An excerpt from a text written by Carl Chiarenza (in 1976): "He uses existing photographs... and their reproductions because they have littered the world and our minds with unlimited examples of every conceivable image of truth, beauty, banality, eroticism, brutality, pornography, consumerism, political idea, personality, idol, and ideal. Indeed one is hard put to name anything that has not been replaced by a photographically derived image. His recycling of these images makes this astounding point before making any other. Heinecken knows the photograph is not real. He also knows that most of us still believe it is... The camera eye is lusty and insatiable, a perfect match for Heinecken's eye."

Robert Heinecken was born in 1931 in Denver, Colorado and in 1942 his family relocated to Riverside, California. After serving in the US Marine Corps, he earned a BA in 1959 from the University of California, Los Angeles, where he continued his studies, specializing in printmaking and graduating with an MFA in 1960. He founded the graduate program for photography at UCLA in 1964, where he taught until 1991. Heinecken died at age 74 in 2006 in Albuquerque, New Mexico.
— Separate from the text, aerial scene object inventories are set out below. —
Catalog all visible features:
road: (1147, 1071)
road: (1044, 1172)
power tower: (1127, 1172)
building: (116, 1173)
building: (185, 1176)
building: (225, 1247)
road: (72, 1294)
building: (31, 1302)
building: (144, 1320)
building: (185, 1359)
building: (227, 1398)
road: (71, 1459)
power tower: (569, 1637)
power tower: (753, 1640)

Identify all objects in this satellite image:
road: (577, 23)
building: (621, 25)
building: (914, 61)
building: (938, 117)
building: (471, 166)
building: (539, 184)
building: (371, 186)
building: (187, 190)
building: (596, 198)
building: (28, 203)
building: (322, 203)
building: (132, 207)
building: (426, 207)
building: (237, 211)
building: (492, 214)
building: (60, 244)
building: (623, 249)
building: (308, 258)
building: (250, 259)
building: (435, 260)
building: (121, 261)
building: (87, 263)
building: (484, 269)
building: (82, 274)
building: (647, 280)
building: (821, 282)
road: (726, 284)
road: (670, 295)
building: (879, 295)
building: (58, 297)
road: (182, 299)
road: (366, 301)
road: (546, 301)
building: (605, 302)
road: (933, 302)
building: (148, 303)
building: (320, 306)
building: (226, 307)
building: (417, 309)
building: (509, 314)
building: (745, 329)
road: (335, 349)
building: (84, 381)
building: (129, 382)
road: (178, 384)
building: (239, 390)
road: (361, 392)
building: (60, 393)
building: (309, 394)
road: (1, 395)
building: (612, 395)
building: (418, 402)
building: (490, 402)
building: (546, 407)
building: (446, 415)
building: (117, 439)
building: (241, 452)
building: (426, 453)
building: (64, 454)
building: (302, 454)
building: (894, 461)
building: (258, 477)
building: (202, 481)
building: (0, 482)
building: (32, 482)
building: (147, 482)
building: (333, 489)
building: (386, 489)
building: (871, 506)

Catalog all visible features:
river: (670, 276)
From the publisher: "Recto/Verso is the latest attempt to grasp the magnitude of the monumental archive of photograms that Robert Heinecken created during the past 40 years. In this current sampling, comprised of work from his own archive, Heinecken offers a look back at the decade of the 1980s, where decadence and narcissism inhabit the same space as spirituality and family values. Though the patinas of these color photograms speak of that generation, their revelations are contemporary in their incisiveness. In looking at the history of the photogram, beginning with Henry Fox Talbot's 'photogenic drawings' and Man Ray's 'Rayographs', Heinecken must be viewed as its most rebellious practitioner -- unflinching, enigmatic and alert. Robert Heinecken's work has been widely exhibited in the United States, Europe and Asia, and is included in many major collections, including the Museum of Contemporary Art, Chicago; LA County Museum of Art; and the Center for Creative Photography, Tucson."